Enough of this. I’m going to get my coffee and go read about the people complaining about athletes exercising their to protest during the propaganda portion of our sports events called playing the national anthem.

That’s not why wars were fought and soldiers gave their lives, you know. How dare people be so disrespect of their lives?

Sirens of Fear

9:30, sirens erupted. First thought: speeders. More sirens. Second thought: ambulance. Or firetrucks. Both. More sirens. Worries…something big is happening. A shooting? Not been a shooting in our town in the eleven years of my residency time…which means nothing.

Some places are so acclimated to wailing sirens that people exhibit minimal reactions. We react, and wonder. Didn’t help that I’d just been reading a post about mass shootings in America. The cycle between mass shootings is down to about 64 days. How long has it been since Orlando?

Sirens go on, so I worry about fire. Wildfires are our constant threat, unless it’s soaking wet in the winter. Friends are already out there battling blazes up north in Oregon and down in SoCal.
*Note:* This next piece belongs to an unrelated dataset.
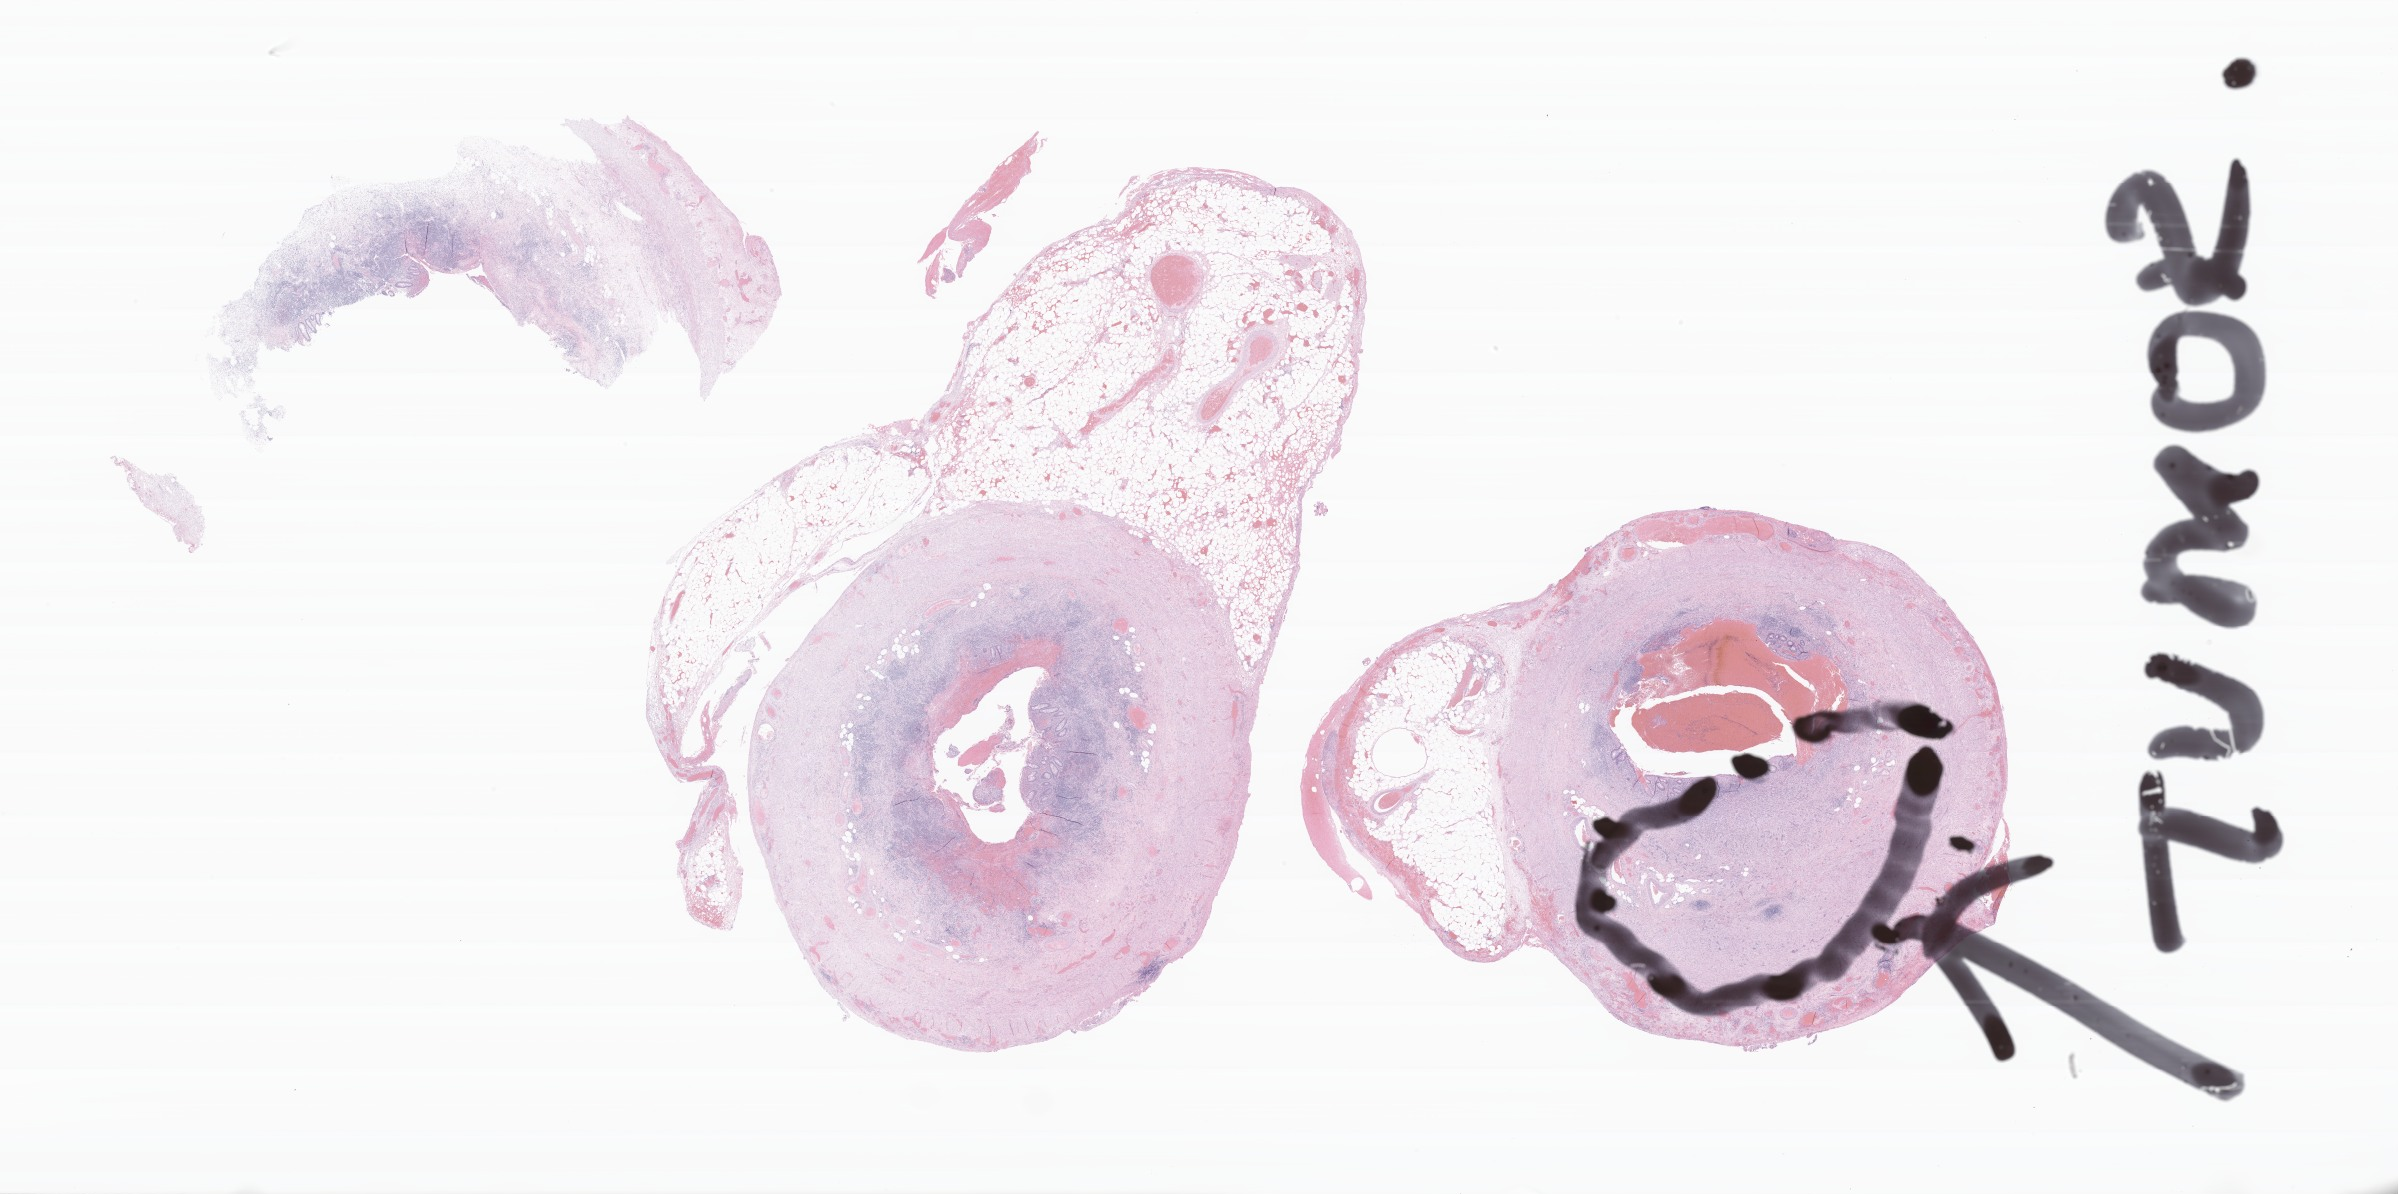
Whole-slide image, hematoxylin and eosin (H&E) stain of tumor tissue from the appendix — shown as a low-resolution overview of the whole scanned area (about 40.3 x 20.1 mm); FFPE section. Patient female; age 206 months (17 years 2 months).
* diagnosis: Neuroendocrine carcinoma, NOS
We’re a four mile walk from one end of town to the other. Our television and radio news is provided by the big city down the Interstate. The paper is local but doesn’t always report what prompted sirens. Sometimes all that we get are the police log entries and then depend upon the grapevine for explanations. The grapevine’s not dependable.

We went down to the Saturday Growers’ Market for produce. Nothing out there was burning. No bodies, no crashes, no smoke on the horizon, all good. Probably not for someone, and not for everyone. I can wish them the best, but sometimes that response seems so frail, empty and shallow.

Something was behind all those sirens.